AIM OF THE TASK ▸ Below is some data. Retype exactly the lines starting at the one with "center cells are" and ending at the one with "non-Hodgkin's type, High".

DATA SUPPLIED ▸
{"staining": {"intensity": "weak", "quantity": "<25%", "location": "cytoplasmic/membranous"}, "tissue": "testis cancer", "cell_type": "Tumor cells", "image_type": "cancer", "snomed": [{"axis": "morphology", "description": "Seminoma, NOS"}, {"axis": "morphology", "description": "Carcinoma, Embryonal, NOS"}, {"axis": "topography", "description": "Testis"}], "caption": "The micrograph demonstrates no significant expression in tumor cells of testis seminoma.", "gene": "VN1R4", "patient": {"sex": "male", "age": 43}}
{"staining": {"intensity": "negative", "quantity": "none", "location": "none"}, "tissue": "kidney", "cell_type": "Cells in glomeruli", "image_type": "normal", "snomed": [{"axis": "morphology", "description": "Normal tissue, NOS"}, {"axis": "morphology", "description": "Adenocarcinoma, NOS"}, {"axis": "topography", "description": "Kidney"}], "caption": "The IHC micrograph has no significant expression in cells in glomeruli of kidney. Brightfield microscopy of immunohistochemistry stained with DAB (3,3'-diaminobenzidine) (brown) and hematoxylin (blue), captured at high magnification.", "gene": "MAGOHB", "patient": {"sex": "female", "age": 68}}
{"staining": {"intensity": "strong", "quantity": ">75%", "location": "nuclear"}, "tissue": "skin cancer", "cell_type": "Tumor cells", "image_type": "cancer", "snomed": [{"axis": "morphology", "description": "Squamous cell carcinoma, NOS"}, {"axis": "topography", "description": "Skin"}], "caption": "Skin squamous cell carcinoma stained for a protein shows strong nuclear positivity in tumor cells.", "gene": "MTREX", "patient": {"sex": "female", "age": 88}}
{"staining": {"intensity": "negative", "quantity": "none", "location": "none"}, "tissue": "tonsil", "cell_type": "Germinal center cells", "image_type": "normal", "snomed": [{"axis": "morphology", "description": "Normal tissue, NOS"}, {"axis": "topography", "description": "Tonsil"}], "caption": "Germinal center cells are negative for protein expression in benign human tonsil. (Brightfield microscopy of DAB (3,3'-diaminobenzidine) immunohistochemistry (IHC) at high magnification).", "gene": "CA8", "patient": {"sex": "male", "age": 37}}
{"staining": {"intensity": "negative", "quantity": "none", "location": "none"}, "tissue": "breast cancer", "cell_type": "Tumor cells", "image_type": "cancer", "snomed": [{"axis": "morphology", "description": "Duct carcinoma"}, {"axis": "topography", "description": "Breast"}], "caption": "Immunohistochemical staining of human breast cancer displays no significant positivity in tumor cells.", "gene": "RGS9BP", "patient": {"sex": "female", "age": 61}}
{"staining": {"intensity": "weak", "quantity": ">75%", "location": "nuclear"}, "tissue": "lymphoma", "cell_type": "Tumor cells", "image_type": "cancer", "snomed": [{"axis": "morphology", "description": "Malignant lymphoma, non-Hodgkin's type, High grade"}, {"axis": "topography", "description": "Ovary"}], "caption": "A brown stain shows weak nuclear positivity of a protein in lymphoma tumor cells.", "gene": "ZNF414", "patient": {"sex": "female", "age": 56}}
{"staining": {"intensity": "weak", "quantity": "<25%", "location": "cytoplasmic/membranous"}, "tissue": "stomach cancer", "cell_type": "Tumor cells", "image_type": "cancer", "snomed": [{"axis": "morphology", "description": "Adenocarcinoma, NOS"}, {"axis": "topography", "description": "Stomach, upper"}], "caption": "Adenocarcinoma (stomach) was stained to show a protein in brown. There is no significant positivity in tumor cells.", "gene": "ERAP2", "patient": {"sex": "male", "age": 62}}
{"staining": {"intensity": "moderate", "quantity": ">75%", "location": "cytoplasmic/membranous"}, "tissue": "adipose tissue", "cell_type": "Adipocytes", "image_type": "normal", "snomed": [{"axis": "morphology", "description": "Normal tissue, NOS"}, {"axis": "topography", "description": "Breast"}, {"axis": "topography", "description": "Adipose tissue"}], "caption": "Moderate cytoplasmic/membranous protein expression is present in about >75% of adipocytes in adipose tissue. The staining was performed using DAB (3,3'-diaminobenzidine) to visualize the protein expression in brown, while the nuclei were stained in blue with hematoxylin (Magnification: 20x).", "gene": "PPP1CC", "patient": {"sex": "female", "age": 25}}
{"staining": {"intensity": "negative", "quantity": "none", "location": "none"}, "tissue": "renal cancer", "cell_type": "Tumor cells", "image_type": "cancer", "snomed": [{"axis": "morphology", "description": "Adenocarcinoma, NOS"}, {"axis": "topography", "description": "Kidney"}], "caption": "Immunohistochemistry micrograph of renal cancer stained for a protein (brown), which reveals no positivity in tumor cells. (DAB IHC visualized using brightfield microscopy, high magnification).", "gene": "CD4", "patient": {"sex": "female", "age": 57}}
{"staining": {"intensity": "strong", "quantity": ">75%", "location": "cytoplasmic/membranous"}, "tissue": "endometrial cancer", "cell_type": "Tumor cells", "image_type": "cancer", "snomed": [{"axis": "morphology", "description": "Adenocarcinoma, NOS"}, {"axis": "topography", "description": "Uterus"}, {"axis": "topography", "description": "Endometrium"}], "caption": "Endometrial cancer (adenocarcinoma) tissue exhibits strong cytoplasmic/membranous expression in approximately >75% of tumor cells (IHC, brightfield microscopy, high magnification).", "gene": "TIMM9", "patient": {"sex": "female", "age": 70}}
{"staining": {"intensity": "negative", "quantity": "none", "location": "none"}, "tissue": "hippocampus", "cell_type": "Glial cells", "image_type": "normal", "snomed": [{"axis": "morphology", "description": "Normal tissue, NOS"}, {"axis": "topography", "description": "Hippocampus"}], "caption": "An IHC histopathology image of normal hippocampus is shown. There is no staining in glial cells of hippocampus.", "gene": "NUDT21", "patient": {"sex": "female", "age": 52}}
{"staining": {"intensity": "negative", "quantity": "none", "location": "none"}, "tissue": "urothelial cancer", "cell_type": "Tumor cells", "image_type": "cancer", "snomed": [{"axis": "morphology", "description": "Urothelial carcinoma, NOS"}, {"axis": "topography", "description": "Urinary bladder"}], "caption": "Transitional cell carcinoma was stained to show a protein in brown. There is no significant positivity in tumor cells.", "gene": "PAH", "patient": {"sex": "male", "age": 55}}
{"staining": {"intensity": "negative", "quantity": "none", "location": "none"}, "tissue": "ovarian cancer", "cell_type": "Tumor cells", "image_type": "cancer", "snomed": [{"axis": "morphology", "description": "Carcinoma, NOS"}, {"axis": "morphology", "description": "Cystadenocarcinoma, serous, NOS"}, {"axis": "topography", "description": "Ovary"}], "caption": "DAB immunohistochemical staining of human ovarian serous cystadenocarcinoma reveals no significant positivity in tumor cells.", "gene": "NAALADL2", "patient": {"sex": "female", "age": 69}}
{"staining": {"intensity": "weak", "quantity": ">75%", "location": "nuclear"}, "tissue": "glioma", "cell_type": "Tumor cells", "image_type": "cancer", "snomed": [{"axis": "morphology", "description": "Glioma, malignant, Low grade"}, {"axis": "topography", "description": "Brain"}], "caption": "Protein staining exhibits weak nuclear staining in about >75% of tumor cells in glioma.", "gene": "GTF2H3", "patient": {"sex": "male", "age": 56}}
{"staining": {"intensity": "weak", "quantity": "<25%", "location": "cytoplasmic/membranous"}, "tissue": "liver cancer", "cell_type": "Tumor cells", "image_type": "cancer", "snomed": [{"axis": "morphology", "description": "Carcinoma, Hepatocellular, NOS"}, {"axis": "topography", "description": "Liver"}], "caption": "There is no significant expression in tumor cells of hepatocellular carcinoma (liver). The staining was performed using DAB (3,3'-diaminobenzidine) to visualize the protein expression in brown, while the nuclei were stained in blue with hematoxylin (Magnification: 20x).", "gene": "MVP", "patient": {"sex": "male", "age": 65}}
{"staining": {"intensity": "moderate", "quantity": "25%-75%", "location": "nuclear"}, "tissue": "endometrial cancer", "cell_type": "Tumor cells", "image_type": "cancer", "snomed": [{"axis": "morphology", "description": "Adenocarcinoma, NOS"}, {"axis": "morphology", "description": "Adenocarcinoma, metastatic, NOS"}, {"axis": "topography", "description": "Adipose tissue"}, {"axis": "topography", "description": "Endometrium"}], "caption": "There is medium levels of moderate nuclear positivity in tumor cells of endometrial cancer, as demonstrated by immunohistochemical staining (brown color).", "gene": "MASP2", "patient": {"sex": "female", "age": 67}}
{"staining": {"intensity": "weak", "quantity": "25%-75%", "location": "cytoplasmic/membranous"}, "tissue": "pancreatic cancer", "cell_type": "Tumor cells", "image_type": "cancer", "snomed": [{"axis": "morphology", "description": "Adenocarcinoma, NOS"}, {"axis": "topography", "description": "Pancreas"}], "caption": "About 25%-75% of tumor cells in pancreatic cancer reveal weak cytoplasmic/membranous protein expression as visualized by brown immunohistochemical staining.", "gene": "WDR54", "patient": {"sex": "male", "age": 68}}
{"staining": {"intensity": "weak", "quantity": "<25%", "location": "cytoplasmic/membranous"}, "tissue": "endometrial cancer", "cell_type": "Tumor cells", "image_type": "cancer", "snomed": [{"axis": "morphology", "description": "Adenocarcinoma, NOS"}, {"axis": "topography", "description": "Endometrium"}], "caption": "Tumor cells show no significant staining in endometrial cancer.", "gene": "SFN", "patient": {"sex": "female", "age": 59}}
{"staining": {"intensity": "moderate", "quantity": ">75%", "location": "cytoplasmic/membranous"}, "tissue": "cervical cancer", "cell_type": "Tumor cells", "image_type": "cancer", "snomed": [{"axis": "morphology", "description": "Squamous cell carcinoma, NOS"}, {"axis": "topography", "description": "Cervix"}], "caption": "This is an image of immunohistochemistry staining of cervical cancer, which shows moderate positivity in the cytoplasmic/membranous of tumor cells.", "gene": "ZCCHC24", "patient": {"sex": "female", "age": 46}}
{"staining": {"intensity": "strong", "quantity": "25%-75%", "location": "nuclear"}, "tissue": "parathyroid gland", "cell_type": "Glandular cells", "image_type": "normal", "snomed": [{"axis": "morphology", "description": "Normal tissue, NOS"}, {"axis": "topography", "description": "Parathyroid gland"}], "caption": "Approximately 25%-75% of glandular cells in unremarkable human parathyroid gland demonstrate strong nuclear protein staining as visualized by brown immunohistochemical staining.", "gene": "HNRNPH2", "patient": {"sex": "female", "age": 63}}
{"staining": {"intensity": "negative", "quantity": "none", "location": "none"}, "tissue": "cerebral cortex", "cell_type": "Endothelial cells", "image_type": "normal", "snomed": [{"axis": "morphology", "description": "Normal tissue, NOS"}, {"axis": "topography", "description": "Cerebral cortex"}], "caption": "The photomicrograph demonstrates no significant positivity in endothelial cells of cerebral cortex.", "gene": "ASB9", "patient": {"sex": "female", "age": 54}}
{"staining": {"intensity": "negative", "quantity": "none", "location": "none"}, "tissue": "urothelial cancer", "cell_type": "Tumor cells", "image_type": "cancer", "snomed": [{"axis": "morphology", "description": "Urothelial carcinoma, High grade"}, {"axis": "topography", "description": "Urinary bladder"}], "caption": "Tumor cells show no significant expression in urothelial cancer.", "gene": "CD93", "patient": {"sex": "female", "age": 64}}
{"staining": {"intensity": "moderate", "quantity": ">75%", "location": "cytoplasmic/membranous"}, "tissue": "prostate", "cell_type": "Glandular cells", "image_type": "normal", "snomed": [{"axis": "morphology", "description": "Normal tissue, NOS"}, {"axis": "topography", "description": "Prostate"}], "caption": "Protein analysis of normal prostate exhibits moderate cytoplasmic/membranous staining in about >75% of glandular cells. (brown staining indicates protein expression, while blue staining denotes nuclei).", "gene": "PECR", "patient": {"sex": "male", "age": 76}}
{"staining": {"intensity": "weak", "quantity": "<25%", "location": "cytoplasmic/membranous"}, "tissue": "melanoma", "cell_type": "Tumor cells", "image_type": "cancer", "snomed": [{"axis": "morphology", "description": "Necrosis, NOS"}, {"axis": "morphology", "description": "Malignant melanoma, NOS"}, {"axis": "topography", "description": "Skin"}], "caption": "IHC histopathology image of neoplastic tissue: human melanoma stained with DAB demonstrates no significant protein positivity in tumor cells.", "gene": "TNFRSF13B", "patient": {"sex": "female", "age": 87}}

RESULT OF THE TASK ▸
{"staining": {"intensity": "negative", "quantity": "none", "location": "none"}, "tissue": "tonsil", "cell_type": "Germinal center cells", "image_type": "normal", "snomed": [{"axis": "morphology", "description": "Normal tissue, NOS"}, {"axis": "topography", "description": "Tonsil"}], "caption": "Germinal center cells are negative for protein expression in benign human tonsil. (Brightfield microscopy of DAB (3,3'-diaminobenzidine) immunohistochemistry (IHC) at high magnification).", "gene": "CA8", "patient": {"sex": "male", "age": 37}}
{"staining": {"intensity": "negative", "quantity": "none", "location": "none"}, "tissue": "breast cancer", "cell_type": "Tumor cells", "image_type": "cancer", "snomed": [{"axis": "morphology", "description": "Duct carcinoma"}, {"axis": "topography", "description": "Breast"}], "caption": "Immunohistochemical staining of human breast cancer displays no significant positivity in tumor cells.", "gene": "RGS9BP", "patient": {"sex": "female", "age": 61}}
{"staining": {"intensity": "weak", "quantity": ">75%", "location": "nuclear"}, "tissue": "lymphoma", "cell_type": "Tumor cells", "image_type": "cancer", "snomed": [{"axis": "morphology", "description": "Malignant lymphoma, non-Hodgkin's type, High grade"}, {"axis": "topography", "description": "Ovary"}], "caption": "A brown stain shows weak nuclear positivity of a protein in lymphoma tumor cells.", "gene": "ZNF414", "patient": {"sex": "female", "age": 56}}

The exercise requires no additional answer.